## Task prompt
Please name the symptoms of Acute Mountain Sickness (AMS) according to the abstract on acute altitude illnesses.

::: Source document

Ther Umsch. 2025 Dec;82(6):209-214. doi: 10.23785/TU.2025.06.007.
ABSTRACT
Acute altitude illnesses are significant can occur in unacclimatized individuals at altitudes above 2,500 meters. They essentially comprise three clinical pictures: Acute Mountain Sickness (AMS), High Altitude Cerebral Edema (HACE), and High Altitude Pulmonary Edema (HAPE), which can manifest alone or in combination. All are triggered by hypobaric hypoxia, with individual predisposition, pre-existing medical comorbidities and in particular ascent rate and destination altitude influencing risk. AMS is the most common, presenting with headache, nausea, dizziness, and fatigue. Prevention includes slow ascent, pre-acclimatization, and eventually acetazolamide or dexamethasone. In severe cases, descent, oxygen therapy, and dexamethasone are key. HACE is considered a life-threatening complication of AMS with ataxia, altered consciousness, and neurological deficits. Pathophysiologically, vasogenic edema, hypoxic cell injury, and disturbed cerebrospinal fluid dynamics play a role. Treatment also includes descent, oxygen therapy, and dexamethasone. HAPE is a non-cardiogenic pulmonary edema due to an excessive hypoxic pulmonary vasoconstriction with consecutive elevation of pulmonary artery pressure and increased capillary pressure. Symptoms include dyspnea and cough; clinically, cyanosis and crackles are evident. Treatment requires descent, oxygen therapy, and possibly nifedipine or PDE-5-inhibitors. If untreated, HACE and HAPE progress rapidly and can be fatal. Prevention, early recognition and immediate treatment are crucial.

::::::
::: Given information

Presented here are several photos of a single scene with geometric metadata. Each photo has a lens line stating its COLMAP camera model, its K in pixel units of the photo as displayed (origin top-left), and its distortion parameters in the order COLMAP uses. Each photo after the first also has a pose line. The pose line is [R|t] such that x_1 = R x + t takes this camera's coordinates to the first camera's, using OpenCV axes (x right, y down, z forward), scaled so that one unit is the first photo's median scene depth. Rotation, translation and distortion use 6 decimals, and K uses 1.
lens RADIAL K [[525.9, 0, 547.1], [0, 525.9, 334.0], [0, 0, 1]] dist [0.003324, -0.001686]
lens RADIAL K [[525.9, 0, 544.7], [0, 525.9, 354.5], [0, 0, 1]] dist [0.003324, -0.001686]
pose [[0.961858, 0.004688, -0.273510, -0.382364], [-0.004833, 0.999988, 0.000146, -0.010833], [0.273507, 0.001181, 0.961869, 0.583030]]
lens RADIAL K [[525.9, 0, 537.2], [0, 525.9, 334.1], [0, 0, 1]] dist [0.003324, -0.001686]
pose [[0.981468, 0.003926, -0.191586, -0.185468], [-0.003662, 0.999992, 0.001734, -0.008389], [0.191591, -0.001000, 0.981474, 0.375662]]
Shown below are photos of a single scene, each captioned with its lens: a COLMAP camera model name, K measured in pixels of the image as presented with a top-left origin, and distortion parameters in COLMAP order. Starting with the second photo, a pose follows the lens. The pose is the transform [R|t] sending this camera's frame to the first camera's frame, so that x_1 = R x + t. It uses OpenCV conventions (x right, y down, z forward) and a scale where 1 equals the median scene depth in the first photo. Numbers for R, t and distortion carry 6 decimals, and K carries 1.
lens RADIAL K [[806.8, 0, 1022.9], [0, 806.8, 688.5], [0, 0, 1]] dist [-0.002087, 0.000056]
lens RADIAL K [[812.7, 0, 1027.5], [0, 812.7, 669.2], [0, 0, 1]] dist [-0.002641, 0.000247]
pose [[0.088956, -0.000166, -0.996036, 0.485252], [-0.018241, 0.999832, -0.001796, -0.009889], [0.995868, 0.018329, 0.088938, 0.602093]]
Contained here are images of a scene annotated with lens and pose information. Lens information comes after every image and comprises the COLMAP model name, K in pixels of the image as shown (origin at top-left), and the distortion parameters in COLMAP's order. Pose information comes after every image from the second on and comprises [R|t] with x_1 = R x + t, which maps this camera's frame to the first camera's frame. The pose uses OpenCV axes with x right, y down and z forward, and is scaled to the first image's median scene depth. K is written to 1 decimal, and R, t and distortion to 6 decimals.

::::::

## Reply
Headache, nausea, dizziness, and fatigue.